À faire
Recopiez, s'il vous plaît, à l'identique le passage du texte sur les moines bouddhistes qui commence à « Les moines bouddhistes » et se termine à « à fait laïque. ».

Extrait à lire
Les moines bouddhistes sous la loupe

Prière et méditation ne doivent pas être confondues. Si les deux s'inscrivent dans un contexte spirituel, elles sont très différentes et mobilisent des régions cérébrales distinctes. La méditation est une activité unitive. En clair, le sujet qui la pratique se sent faire partie de l'univers, expérimente l'instant présent et un dépassement de soi. Nul besoin d'être religieux: elle peut être pratiquée de manière tout à fait laïque.

Le développement de l'imagerie médicale a permis aux scientifiques de s'intéresser en profondeur aux fonctionnements cérébraux des sujets en méditation. Des constats ont été établis grâce à des moines bouddhistes, particulièrement entraînés à l'exercice méditatif. En les soumettant eux aussi à des IRM, des scientifiques ont découvert que certaines zones de leur cerveau s'activaient de manière plus intense que chez les personnes lambda. Mais ce n'est pas tout. «Au cours de la vie, nous perdons tous un certain nombre de neurones, explique le Pr Guido Bondolfi, spécialiste en psychiatrie et en méditation mindfulness (de pleine conscience) à l'Université de Genève. Pourtant, dans certaines zones du cerveau des moines ayant participé à l'étude, la réduction du nombre de neurones était moindre que chez les individus «normaux». Preuve que la méditation, pratiquée plusieurs heures par jour pendant de nombreuses années, peut même aboutir à une modification visible de la structure cérébrale.

Données enregistrées
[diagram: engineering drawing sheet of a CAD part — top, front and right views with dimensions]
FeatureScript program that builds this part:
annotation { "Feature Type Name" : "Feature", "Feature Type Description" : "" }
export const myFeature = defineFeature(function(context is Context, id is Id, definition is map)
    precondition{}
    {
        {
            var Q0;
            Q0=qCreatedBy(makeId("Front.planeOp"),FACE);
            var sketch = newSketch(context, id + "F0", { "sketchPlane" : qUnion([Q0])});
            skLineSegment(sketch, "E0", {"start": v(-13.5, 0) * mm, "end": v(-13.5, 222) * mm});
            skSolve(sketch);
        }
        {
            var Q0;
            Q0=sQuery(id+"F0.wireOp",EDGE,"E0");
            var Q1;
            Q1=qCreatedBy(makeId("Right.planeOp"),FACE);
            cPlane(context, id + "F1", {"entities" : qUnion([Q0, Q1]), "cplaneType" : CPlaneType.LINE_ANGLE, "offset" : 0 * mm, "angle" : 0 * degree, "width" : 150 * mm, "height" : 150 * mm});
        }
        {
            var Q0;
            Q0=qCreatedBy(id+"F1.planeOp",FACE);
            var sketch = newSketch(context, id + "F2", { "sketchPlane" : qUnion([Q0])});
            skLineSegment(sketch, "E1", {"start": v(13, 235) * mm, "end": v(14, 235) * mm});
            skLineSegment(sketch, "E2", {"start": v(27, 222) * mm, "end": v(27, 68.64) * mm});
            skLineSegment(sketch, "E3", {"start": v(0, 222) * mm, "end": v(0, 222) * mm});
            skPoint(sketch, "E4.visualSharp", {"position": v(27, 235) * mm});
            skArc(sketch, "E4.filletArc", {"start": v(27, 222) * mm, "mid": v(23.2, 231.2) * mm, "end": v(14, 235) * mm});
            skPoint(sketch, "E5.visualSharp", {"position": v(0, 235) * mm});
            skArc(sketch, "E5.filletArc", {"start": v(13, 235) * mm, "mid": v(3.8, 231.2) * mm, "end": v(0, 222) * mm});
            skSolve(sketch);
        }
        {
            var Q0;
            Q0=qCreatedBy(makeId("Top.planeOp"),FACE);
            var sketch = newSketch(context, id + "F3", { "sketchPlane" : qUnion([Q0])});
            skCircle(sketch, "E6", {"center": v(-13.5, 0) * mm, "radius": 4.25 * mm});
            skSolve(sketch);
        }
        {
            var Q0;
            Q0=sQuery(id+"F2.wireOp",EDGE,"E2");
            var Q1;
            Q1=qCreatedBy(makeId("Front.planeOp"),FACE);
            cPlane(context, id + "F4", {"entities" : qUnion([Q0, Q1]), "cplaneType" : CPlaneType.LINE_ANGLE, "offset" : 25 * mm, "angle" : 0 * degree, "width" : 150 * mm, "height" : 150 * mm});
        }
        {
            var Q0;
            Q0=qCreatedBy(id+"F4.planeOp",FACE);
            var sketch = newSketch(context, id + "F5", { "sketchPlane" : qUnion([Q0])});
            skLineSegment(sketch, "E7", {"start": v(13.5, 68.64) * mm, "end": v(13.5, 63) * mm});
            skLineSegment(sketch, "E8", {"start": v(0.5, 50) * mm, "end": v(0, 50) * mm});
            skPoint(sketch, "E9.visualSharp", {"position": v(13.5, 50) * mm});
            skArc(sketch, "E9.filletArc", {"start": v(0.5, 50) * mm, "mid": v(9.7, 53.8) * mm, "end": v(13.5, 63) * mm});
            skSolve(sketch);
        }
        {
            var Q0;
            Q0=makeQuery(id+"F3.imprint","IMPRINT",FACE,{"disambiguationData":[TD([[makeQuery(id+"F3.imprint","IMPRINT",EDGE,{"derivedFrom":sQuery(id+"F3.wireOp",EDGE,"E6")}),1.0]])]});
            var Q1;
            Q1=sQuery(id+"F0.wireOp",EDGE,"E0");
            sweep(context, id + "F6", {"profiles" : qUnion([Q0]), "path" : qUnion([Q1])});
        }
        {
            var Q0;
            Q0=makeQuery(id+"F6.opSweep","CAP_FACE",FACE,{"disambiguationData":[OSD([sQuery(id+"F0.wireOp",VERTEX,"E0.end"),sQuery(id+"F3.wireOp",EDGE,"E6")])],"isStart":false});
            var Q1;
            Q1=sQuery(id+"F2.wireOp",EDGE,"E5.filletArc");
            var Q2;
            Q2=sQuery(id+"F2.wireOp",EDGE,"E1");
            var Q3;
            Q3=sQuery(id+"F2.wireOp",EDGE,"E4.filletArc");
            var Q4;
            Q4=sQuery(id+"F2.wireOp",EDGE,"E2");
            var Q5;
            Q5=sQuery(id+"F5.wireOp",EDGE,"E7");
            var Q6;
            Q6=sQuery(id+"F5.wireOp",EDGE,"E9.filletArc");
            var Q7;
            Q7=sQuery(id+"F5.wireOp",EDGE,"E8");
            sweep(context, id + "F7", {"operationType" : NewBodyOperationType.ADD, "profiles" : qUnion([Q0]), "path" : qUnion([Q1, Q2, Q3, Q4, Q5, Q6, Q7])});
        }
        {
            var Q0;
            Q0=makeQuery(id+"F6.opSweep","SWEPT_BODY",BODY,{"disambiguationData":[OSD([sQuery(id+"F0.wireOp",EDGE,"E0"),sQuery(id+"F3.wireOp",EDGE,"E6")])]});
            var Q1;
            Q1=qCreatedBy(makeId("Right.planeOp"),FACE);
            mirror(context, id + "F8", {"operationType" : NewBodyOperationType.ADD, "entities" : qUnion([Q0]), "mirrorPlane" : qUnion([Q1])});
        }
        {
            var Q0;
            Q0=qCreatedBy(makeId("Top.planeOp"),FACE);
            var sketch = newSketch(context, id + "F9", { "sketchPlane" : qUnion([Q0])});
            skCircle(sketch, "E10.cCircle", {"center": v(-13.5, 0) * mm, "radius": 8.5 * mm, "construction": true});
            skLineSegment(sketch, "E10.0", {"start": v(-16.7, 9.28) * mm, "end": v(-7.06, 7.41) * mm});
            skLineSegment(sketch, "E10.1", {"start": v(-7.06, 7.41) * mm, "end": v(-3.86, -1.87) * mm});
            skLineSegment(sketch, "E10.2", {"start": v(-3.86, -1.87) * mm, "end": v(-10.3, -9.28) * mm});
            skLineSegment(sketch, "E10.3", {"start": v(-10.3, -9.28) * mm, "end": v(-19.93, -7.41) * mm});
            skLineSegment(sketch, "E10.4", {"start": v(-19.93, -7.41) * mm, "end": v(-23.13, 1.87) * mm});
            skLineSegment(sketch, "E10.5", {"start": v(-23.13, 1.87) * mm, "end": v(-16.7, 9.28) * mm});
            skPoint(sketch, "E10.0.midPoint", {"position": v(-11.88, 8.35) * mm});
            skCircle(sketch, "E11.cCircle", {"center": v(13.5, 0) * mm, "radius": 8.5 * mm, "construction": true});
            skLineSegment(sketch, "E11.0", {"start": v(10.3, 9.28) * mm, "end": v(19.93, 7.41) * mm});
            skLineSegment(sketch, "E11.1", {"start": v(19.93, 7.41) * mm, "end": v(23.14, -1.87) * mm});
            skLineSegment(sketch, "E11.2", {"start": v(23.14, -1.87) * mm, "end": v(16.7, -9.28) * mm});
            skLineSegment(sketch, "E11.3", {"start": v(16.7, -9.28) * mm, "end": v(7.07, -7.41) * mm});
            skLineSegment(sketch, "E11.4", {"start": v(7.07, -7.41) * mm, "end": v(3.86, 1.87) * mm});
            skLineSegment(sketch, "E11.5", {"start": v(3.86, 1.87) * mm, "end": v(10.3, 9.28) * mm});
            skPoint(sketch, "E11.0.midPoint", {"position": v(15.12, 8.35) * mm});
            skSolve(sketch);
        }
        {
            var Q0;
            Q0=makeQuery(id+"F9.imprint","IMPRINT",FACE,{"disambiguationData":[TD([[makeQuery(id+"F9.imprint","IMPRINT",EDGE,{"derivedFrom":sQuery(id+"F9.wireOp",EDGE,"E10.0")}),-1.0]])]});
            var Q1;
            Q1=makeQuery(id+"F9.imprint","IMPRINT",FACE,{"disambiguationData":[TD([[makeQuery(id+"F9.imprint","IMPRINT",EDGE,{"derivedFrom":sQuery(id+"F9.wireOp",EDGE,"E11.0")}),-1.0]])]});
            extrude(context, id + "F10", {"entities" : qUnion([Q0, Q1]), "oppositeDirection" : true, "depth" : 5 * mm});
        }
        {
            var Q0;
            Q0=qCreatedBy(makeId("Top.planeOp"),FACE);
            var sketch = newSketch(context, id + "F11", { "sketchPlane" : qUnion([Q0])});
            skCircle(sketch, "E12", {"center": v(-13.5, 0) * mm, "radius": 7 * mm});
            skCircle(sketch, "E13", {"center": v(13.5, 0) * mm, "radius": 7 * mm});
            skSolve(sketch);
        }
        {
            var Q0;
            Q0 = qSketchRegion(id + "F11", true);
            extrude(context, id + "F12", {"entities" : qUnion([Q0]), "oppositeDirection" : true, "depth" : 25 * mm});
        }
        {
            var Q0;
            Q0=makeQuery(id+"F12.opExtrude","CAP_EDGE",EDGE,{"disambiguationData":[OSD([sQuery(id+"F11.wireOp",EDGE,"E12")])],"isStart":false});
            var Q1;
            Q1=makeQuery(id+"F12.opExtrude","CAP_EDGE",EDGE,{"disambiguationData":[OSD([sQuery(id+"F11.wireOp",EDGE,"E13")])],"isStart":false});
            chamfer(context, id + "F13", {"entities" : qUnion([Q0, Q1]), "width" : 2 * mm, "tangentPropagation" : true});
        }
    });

Espace de réponse
Les moines bouddhistes sous la loupe

Prière et méditation ne doivent pas être confondues. Si les deux s'inscrivent dans un contexte spirituel, elles sont très différentes et mobilisent des régions cérébrales distinctes. La méditation est une activité unitive. En clair, le sujet qui la pratique se sent faire partie de l'univers, expérimente l'instant présent et un dépassement de soi. Nul besoin d'être religieux: elle peut être pratiquée de manière tout à fait laïque.